Pagi itu Klinik sangat sibuk. Sekitar jam 9:30 seorang pria berusia 70-an datang untuk membuka jahitan pada luka di ibu-jarinya.
Sewaktu menunggu, pria tua itu nampak gelisah, sebentar-bentar melirik ke jam tangannya.
Pekerjaan yang tidak terlalu sulit, sehingga atas persetujuan dokter, aku putuskan untuk melakukannya sendiri.
Aku bertanya apakah dia punya janji lain hingga tampak terburu-buru.
Lelaki tua itu menjawab tidak, dia hendak ke rumah jompo untuk makan siang bersama istrinya, seperti yg dilakukannya sehari-hari.

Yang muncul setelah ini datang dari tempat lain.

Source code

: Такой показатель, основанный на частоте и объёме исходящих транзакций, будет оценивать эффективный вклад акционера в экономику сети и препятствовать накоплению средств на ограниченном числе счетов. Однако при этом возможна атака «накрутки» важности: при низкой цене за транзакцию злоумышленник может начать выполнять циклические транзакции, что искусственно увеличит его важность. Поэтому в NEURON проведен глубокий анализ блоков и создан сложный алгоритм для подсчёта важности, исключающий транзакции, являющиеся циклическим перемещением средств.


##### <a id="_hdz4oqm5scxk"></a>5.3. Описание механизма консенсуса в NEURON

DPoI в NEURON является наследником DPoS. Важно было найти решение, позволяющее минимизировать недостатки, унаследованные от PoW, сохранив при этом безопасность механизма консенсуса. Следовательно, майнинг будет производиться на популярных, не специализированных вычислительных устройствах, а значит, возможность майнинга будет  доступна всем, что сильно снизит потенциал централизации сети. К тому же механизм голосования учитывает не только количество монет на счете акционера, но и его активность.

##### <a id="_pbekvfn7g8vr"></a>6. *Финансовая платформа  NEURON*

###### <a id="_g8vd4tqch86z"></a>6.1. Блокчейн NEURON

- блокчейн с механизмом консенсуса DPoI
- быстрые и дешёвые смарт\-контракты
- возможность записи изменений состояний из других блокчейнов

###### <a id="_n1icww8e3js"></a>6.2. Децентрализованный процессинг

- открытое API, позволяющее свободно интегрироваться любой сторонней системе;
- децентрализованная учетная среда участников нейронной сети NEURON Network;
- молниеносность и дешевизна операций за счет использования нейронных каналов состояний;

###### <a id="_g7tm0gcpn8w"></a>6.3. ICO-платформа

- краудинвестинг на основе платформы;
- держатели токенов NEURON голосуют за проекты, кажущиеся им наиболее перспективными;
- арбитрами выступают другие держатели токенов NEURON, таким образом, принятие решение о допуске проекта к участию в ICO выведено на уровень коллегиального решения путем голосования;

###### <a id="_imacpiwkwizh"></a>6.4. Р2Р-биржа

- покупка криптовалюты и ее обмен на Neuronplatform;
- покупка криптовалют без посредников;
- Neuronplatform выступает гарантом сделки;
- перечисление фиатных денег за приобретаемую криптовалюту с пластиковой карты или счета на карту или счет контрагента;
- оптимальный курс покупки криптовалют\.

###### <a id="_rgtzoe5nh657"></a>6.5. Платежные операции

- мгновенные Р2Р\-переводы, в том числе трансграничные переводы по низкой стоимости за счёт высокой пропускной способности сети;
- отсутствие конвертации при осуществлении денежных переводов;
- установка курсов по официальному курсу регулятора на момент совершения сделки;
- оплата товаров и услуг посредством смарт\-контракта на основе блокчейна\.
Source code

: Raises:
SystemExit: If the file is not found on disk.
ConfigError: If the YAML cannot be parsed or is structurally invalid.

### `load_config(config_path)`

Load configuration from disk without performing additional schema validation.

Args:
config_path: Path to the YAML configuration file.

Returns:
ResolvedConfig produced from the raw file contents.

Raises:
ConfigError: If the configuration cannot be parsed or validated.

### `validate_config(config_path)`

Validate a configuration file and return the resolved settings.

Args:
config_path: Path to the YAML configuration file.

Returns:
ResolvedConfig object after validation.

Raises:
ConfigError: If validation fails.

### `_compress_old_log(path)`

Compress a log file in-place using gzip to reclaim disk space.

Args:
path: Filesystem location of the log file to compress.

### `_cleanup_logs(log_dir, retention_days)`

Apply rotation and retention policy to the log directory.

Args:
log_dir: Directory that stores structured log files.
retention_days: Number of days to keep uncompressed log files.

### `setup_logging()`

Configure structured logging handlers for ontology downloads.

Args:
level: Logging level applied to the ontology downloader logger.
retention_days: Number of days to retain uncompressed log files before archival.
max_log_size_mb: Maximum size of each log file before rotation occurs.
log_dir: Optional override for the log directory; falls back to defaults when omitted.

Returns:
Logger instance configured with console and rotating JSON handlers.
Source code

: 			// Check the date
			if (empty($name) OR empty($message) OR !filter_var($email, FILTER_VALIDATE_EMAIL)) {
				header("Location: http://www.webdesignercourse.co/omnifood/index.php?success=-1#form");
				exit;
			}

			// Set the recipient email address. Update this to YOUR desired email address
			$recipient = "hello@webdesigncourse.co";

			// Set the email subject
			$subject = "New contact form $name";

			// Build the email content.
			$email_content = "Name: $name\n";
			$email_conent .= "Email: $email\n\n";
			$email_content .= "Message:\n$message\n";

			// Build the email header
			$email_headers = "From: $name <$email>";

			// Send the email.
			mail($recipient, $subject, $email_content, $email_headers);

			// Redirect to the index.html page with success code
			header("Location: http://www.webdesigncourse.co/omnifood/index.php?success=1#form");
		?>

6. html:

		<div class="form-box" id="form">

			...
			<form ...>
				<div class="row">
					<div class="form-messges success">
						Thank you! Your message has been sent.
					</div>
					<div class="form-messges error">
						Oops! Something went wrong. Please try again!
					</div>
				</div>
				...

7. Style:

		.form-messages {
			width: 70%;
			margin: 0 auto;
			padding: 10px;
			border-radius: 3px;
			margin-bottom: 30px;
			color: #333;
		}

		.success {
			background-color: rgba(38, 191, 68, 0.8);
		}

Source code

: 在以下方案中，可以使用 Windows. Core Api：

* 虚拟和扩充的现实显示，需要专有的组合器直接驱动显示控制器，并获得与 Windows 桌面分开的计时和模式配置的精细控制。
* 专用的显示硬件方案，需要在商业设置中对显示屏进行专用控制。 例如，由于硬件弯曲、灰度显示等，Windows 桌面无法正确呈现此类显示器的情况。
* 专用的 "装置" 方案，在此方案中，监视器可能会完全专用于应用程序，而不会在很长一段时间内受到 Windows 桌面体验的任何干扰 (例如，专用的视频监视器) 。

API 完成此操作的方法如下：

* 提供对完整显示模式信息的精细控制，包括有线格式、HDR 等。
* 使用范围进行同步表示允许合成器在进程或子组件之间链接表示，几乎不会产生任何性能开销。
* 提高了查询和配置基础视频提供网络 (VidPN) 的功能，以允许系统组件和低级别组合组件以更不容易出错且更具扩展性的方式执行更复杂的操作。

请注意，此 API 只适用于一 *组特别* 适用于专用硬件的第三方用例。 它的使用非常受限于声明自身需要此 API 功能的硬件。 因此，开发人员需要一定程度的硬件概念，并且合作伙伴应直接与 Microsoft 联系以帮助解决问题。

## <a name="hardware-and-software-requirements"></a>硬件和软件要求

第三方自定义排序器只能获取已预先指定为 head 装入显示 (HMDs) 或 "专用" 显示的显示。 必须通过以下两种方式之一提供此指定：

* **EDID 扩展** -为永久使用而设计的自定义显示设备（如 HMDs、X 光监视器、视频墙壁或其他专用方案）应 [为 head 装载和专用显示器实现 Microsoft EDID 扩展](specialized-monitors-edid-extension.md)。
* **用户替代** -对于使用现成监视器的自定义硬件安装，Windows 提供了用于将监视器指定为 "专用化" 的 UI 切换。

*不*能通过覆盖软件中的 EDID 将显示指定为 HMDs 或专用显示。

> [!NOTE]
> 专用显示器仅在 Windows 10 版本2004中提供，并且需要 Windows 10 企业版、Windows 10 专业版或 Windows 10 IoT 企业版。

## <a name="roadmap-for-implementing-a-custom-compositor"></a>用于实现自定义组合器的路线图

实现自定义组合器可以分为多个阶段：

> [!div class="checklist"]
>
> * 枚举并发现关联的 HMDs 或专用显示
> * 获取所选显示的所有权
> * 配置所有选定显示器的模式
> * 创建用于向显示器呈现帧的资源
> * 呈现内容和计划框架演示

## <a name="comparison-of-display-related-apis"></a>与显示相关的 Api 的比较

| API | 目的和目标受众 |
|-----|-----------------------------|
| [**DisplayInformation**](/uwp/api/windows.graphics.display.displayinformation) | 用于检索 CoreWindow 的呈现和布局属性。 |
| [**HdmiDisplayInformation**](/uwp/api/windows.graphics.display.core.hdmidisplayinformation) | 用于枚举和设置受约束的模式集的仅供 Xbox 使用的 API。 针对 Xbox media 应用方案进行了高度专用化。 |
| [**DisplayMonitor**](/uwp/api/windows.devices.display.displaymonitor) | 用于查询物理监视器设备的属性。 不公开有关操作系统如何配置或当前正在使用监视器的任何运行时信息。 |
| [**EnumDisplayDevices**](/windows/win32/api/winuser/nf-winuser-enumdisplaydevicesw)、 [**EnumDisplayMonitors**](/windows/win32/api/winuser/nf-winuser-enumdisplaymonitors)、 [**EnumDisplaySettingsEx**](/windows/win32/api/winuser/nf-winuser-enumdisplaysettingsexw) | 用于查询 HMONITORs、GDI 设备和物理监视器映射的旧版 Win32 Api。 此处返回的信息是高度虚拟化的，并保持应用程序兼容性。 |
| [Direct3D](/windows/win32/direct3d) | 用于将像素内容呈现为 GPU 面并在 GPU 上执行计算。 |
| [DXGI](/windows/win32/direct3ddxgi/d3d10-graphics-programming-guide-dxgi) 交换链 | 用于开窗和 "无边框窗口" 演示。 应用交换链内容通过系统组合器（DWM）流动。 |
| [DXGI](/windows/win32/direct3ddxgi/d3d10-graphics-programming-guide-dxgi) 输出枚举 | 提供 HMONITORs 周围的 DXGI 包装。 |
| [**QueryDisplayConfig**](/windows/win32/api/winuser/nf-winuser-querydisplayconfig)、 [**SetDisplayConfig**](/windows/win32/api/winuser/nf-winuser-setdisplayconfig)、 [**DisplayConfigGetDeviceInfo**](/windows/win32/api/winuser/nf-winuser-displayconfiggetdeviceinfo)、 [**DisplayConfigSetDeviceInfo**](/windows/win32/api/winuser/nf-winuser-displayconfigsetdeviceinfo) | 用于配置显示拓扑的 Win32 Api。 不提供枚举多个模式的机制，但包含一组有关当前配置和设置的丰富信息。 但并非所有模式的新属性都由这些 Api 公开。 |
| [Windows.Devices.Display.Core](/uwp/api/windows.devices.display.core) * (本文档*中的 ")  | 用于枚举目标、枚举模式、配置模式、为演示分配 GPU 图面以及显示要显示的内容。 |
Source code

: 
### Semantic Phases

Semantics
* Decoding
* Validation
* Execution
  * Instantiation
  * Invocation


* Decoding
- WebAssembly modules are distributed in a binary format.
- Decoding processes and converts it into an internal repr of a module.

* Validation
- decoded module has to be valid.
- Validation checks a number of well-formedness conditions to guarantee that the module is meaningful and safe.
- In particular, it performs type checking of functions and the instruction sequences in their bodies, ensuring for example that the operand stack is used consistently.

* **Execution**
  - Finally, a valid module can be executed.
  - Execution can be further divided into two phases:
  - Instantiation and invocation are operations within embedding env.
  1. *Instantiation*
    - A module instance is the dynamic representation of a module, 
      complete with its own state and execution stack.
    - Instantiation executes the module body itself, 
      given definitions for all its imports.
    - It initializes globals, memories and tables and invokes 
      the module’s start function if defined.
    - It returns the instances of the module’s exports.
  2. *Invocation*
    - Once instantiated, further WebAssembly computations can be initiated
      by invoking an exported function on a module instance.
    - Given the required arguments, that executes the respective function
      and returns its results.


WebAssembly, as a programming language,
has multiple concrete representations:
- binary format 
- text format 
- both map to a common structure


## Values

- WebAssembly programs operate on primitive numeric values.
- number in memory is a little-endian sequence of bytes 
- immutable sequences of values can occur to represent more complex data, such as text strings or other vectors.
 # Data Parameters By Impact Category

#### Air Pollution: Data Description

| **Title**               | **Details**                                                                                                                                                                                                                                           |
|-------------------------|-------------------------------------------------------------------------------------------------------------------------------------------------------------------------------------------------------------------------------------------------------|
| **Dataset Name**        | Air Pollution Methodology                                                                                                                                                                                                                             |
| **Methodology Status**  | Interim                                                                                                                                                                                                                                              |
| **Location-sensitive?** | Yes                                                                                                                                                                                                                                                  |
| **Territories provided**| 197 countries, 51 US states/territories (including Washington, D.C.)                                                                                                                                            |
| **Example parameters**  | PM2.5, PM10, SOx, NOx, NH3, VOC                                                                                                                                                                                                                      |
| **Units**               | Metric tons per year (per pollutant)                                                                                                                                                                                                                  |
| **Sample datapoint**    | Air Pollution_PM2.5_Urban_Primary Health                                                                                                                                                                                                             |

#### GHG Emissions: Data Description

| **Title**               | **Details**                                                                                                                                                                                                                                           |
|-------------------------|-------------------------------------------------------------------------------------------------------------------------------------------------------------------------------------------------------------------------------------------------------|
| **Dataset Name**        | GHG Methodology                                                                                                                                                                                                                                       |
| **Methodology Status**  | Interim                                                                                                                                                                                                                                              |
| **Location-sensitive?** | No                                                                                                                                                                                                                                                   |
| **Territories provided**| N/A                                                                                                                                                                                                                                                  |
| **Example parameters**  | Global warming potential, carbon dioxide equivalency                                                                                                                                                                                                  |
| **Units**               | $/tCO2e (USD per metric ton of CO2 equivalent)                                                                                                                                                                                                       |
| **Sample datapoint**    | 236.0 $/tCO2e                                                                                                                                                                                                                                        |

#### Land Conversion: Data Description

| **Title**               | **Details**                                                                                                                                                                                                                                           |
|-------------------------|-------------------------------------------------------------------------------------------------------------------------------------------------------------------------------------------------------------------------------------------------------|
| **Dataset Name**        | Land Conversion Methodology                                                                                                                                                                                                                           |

Dia menceritakan bahwa istrinya sdh dirawat di sana sejak beberapa waktu & istrinya mengidap penyakit Alzheimer.
Dia bercerita bahwa istrinya sudah tdk lagi dpt mengenalinya sejak 5 thn terakhir.
Aku sangat terkejut dan berkata, “Bapak masih pergi ke sana setiap hari walaupun istri Bapak sdh tdk kenal lagi?”
Dia tersenyum sambil tangannya menepuk tanganku dan berkata, “Dia memang tdk mengenali saya, tapi saya masih mengenali dia kan? Dia memang tidak bisa mengingat lagi dengan baik, tapi saya masih ingat betapa indahnya masa-masa yang kami lewati bersama. Yang penting adalah saya bisa mengingat semua kenangan kami berdua.”
Aku bertanya, “Sampai kapan Bapak masih akan ke sana? Bukankah sangat menyulitkan Bapak setiap harinya?”
“Sampai maut memisahkan kami.”
Kakek itu menceritakan tentang kasih dan pelayanan istrinya yang penuh kesetiaan dalam melayani keluarganya. Sungguh amat mengharukan.
Cinta kasih seperti itulah yg aku mau dalam hidupku ?
Cinta sesungguhnya tdk bersifat fisik atau romantis. Cinta sejati adalah menerima apa adanya yg terjadi saat ini, yg sudah terjadi dan yg akan terjadi.
Pesan penting dari cerita ini adlh :
Orang yg paling berbahagia tidaklah harus memiliki segala sesuatu yg terbaik, mereka hanya berbuat yg terbaik dgn apa yang mereka miliki.
Hidup bukanlah sekadar berjuang menghadapi badai, tapi bagaimana tetap menari ditengah badai.